* BEGIN Records shown *

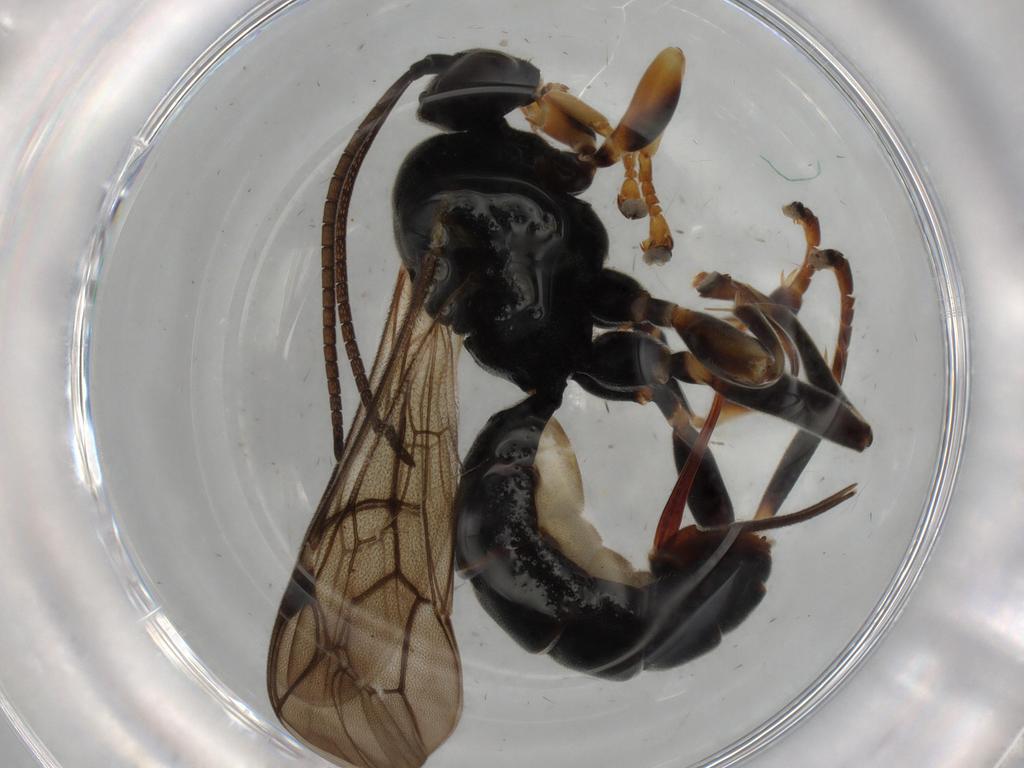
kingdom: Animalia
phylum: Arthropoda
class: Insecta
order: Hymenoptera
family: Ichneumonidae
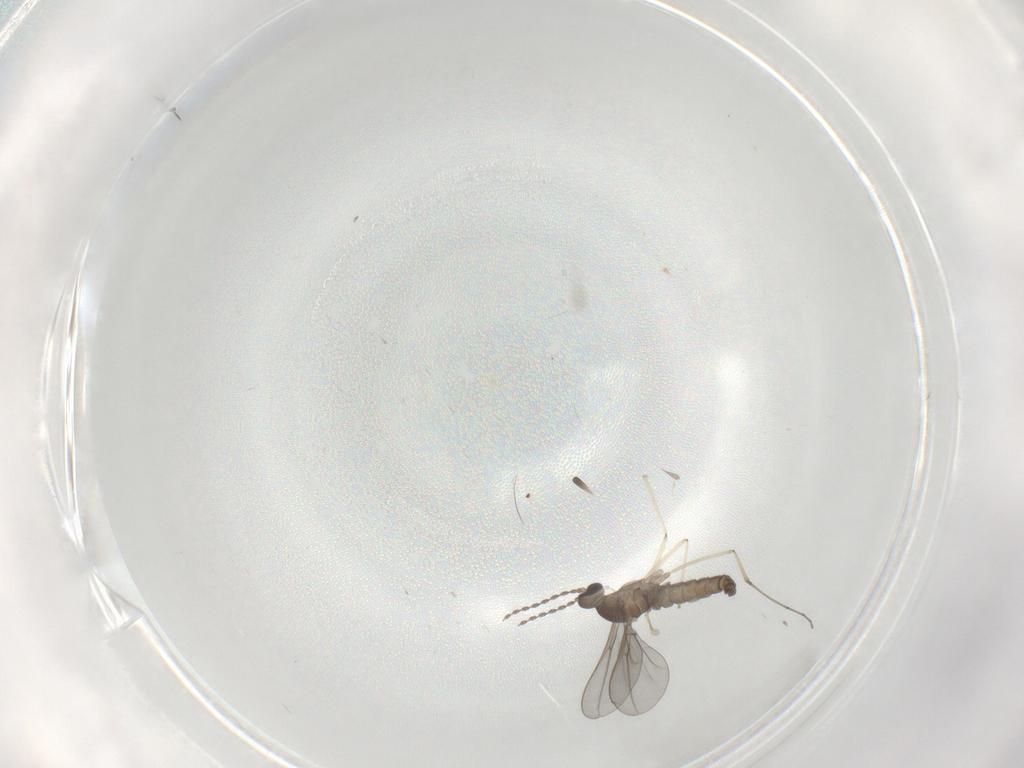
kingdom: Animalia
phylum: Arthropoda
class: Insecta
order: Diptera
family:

* END Records shown *

▶ [Stated goal]: Output every line of text from all the records above without changing a word, and leave out the pictures.

▶ [Exercise output]:
kingdom: Animalia
phylum: Arthropoda
class: Insecta
order: Hymenoptera
family: Ichneumonidae
kingdom: Animalia
phylum: Arthropoda
class: Insecta
order: Diptera
family:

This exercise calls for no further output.